Before a juvenile great hammerhead was found in the bay three years ago, “the team had never captured a hammerhead in these waters,” said David Shiffman, a marine biologist at Arizona State University. Only a handful of months later, Shiffman said that the team caught another young hammerhead, leading them all to believe they had potentially found the unthinkable: a shark nursery.
While Macdonald and her team regularly use satellites to monitor adult great hammerheads, she acknowledged that figuring out where these sharks actually breed and give birth is still “a bit of a mystery.” Biscayne Bay is considered a “watery wonderland” because of its coastal mangrove hammocks, shallow lagoons, and coral limestone keys.
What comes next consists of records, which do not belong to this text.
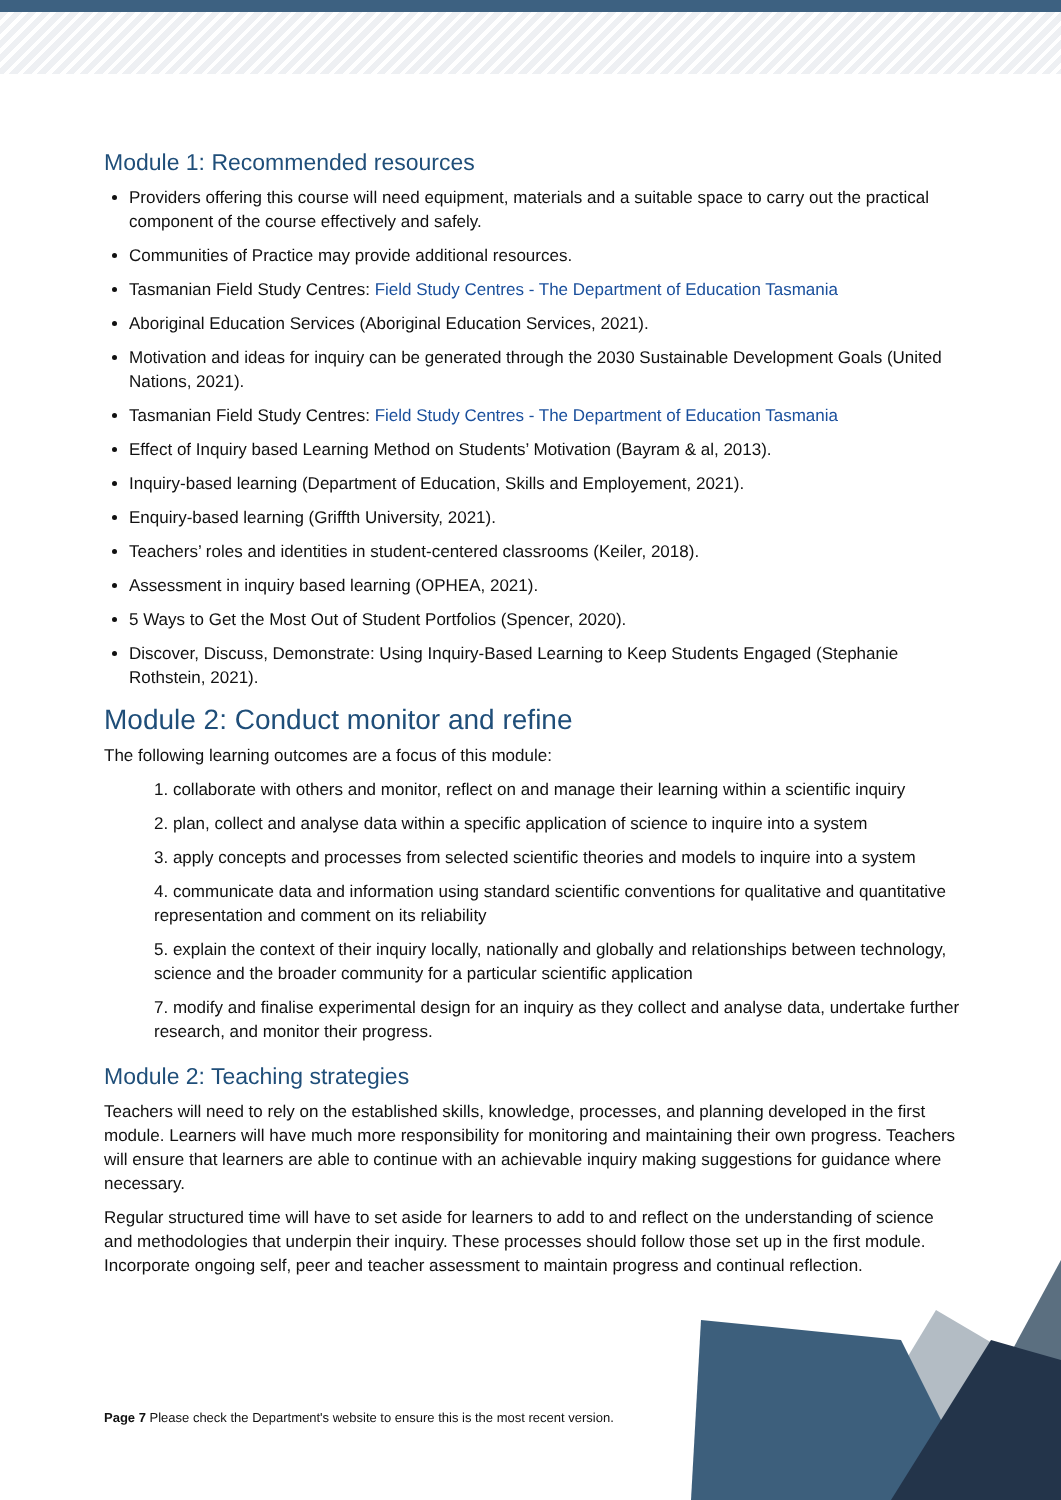Module 1: Recommended resources
Providers offering this course will need equipment, materials and a suitable space to carry out the practical component of the course effectively and safely.
Communities of Practice may provide additional resources.
Tasmanian Field Study Centres: Field Study Centres - The Department of Education Tasmania
Aboriginal Education Services (Aboriginal Education Services, 2021).
Motivation and ideas for inquiry can be generated through the 2030 Sustainable Development Goals (United Nations, 2021).
Tasmanian Field Study Centres: Field Study Centres - The Department of Education Tasmania
Effect of Inquiry based Learning Method on Students’ Motivation (Bayram & al, 2013).
Inquiry-based learning (Department of Education, Skills and Employement, 2021).
Enquiry-based learning (Griffth University, 2021).
Teachers’ roles and identities in student-centered classrooms (Keiler, 2018).
Assessment in inquiry based learning (OPHEA, 2021).
5 Ways to Get the Most Out of Student Portfolios (Spencer, 2020).
Discover, Discuss, Demonstrate: Using Inquiry-Based Learning to Keep Students Engaged (Stephanie Rothstein, 2021).
Module 2: Conduct monitor and refine
The following learning outcomes are a focus of this module:
1. collaborate with others and monitor, reflect on and manage their learning within a scientific inquiry
2. plan, collect and analyse data within a specific application of science to inquire into a system
3. apply concepts and processes from selected scientific theories and models to inquire into a system
4. communicate data and information using standard scientific conventions for qualitative and quantitative representation and comment on its reliability
5. explain the context of their inquiry locally, nationally and globally and relationships between technology, science and the broader community for a particular scientific application
7. modify and finalise experimental design for an inquiry as they collect and analyse data, undertake further research, and monitor their progress.
Module 2: Teaching strategies
Teachers will need to rely on the established skills, knowledge, processes, and planning developed in the first module. Learners will have much more responsibility for monitoring and maintaining their own progress. Teachers will ensure that learners are able to continue with an achievable inquiry making suggestions for guidance where necessary.
Regular structured time will have to set aside for learners to add to and reflect on the understanding of science and methodologies that underpin their inquiry. These processes should follow those set up in the first module. Incorporate ongoing self, peer and teacher assessment to maintain progress and continual reflection.
Page 7 Please check the Department's website to ensure this is the most recent version.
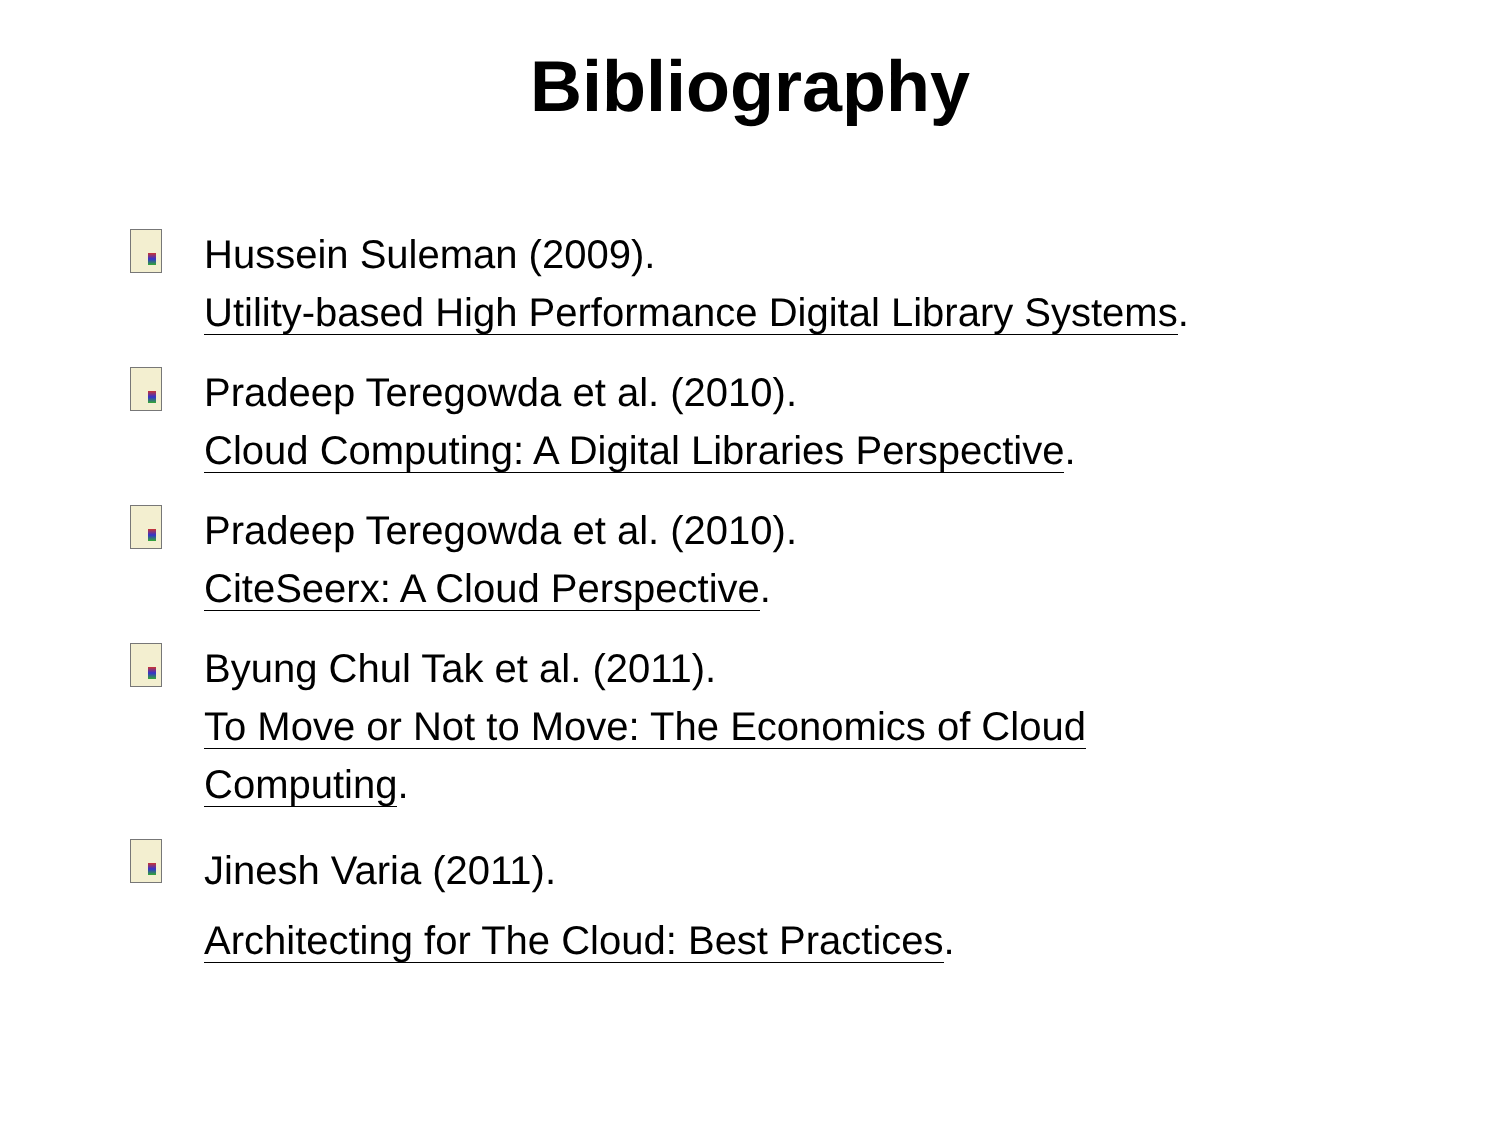Bibliography
Hussein Suleman (2009).
Utility-based High Performance Digital Library Systems.
Pradeep Teregowda et al. (2010).
Cloud Computing: A Digital Libraries Perspective.
Pradeep Teregowda et al. (2010).
CiteSeerx: A Cloud Perspective.
Byung Chul Tak et al. (2011).
To Move or Not to Move: The Economics of Cloud
Computing.
Jinesh Varia (2011).
Architecting for The Cloud: Best Practices.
It’s also home to the third-largest offshore reef in the world. The young sharks were all discovered in “fairly shallow” areas that are “carpeted with seagrass,” leading researchers to assume that the area offers both protection and plenty of small fish to feed baby sharks, according to Science News.
However, regardless of the nine baby great hammerheads already documented by Macdonald, Shiffman, and the rest of their team — all of which were smaller than 200 centimeters long and estimated to be less than 5 years old — it will take additional monitoring before the area is officially designated as a shark nursery.
According to Science News, the team said that “juvenile sharks are more common at the site than other areas surveyed and the sharks come back to it for multiple years,” and it’s “unknown whether the sharks reside at the site for extended periods of weeks or months.” That must be determined before the area can be officially labeled as a nursery. Because great hammerhead sharks only breed once every two years, Jasmin Graham, president and CEO of Minorities in Shark Sciences, said that once nursery areas are found, “it’s important they remain safe [because] there’s a super high mortality rate for juveniles.”
Macdonald is hopeful the discovery is a true shark nursery, and she is already working toward gaining legal protections for the site. “Even in such a heavily impacted place, it is possible for nature to be thriving,” Macdonald said.